EXCEPT that result values does not look like percentage to me. For instance, I found a day and time where SQL services were down for a short period and I am trying to get availability metric for "SQL Server Browser" service (see request above) with 1 day resolution and 5 days time period.

olegus_2-1697812940877.png

 

This request returns these values:

"timestamps": [
                        1697414400000,
                        1697500800000,
                        1697587200000,
                        1697673600000
                    ],
                    "values": [
                        5.999304105775922,
                        6,
                        6,
                        6
                    ]
As far as I understand, "6" should be 100% and "5.999" should be 99.9...%.
Host page correctly shows Availability for this exact service:
olegus_3-1697813357880.png

The metric that is used to show service availability on Host page has a filter for a specific entity ID. :

(builtin:osservice.availability:filter(eq("dt.entity.os:service",CUSTOM_DEVICE-FCB38F0D778F9026))

I'd like to use another filter - filter(contains("dt.osservice.display_name",...) that would in theory return availability for all services from all hosts in the specified management group that fall under this filter.

Is it feasible?

 

 

olegus
Participant

Looks like the most reliable way to get an average service availability percentage per all monitored OS services on all hosts that belong to a specific management zone is to query metrics for the specific service and then aggregate numbers in code.

So my workflow is :

- to get all hosts for a specific Mgr Zone using Monitored Entities endpoint:

  {{baseUrl}}/entities?pageSize=500&entitySelector=type(HOST), mzName("My_Zone")

- for each host get monitored OS Services using same endpoint:

{{baseUrl}}/entities?pageSize=500&entitySelector=type(os:service),fromRelationship.runsOn(entityId("My_Host_id*")),mzName("My_Zone")'

- for each service get its availability metrics:

{{baseUrl}}/metrics/query?metricSelector=(builtin:osservice.availability:filter(eq("dt.entity.os:service",CUSTOM_DEVICE-XXXXXXXXXXXXXXXXXXXXX)):filter(or(eq("dt.osservice.status",running),eq("dt.osservice.status",active))):sum:auto:sort(value(sum,descending))/builtin:osservice.availability:filter(eq("dt.entity.os:service",CUSTOM_DEVICE-XXXXXXXXXXXXXXXXXXXXX)):sum:auto:sort(value(sum,descending)):splitBy()*100):setUnit(Percent)&resolution=1M&from=2023-10-01 00:00&to=now&mzSelector=mzName("My_Zone")

- from metrics response grab values[] array, in my case it would have just one entry as I need this data per month and I set resolution to 1M

 "values": [
                        99.97319628477199
                    ]
That will be your availability percentage for a specific service.
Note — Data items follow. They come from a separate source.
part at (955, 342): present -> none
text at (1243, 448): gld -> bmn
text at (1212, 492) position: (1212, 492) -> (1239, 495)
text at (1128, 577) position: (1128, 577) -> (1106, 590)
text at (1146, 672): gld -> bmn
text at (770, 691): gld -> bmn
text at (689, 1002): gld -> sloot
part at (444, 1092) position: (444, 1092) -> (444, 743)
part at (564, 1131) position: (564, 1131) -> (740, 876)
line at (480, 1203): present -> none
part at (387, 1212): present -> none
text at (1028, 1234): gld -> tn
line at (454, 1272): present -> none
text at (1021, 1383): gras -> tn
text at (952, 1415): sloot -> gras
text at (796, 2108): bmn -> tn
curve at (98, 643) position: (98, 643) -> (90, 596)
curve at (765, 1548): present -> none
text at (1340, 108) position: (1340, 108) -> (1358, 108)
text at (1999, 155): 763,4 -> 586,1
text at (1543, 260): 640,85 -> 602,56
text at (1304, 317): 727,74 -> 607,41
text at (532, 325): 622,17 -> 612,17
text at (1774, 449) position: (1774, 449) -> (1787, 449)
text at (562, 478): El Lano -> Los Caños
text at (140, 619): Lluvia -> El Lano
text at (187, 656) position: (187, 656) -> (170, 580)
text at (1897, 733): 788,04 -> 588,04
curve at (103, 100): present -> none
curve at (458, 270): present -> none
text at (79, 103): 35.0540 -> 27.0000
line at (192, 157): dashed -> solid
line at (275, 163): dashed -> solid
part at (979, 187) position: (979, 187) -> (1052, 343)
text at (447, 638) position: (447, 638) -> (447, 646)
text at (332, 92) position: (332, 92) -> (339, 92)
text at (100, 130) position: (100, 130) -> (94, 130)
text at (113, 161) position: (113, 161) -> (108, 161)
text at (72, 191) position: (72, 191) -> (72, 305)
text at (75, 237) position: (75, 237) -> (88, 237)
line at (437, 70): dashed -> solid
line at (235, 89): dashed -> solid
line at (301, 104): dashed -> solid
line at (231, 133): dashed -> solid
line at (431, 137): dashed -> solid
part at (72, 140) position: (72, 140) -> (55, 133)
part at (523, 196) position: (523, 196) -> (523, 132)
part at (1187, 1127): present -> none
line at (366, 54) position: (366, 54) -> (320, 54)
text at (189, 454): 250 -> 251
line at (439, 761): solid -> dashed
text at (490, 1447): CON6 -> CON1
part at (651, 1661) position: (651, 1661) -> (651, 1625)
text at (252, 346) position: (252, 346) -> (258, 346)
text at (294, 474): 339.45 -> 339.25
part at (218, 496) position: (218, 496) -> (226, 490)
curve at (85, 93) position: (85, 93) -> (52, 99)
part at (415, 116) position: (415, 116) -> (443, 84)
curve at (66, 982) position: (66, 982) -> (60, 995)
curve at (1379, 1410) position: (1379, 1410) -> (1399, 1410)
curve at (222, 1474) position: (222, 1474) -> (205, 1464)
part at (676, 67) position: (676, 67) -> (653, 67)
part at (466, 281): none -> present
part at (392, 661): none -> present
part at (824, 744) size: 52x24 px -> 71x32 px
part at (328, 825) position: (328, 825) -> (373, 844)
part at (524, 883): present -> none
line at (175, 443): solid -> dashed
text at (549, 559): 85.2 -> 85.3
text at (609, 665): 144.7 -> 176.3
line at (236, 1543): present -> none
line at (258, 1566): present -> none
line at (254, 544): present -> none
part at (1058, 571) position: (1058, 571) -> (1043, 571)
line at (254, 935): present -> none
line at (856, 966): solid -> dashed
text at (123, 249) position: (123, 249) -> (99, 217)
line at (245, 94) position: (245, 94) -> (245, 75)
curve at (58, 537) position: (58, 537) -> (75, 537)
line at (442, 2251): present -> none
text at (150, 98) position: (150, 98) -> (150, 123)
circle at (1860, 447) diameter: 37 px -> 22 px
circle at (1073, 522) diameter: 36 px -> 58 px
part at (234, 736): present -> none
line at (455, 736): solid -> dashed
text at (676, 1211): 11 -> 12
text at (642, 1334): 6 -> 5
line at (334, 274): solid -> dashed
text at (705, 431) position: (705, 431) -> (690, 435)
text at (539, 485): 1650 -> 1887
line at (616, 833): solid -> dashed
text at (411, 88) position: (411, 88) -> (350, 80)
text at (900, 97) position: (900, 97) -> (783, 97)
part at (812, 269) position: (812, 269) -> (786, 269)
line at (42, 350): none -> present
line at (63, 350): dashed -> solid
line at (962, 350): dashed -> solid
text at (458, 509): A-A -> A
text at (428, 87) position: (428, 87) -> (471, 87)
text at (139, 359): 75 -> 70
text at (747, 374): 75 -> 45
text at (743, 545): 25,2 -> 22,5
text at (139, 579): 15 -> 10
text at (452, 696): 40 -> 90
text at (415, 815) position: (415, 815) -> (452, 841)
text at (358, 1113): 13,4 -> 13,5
To get availability per host or management zone simply collect data for all services/hosts and get an average.

 

olegus
Participant

One more question about this metric - does builtin:osservice.availability consider maintenance windows?

If I have a scheduled maintenance window say, 3 hours weekly on Sundays and outside of this window my service is running 100% , would this metric reflect 3 hours downtime? Would it show 100% for this week or less?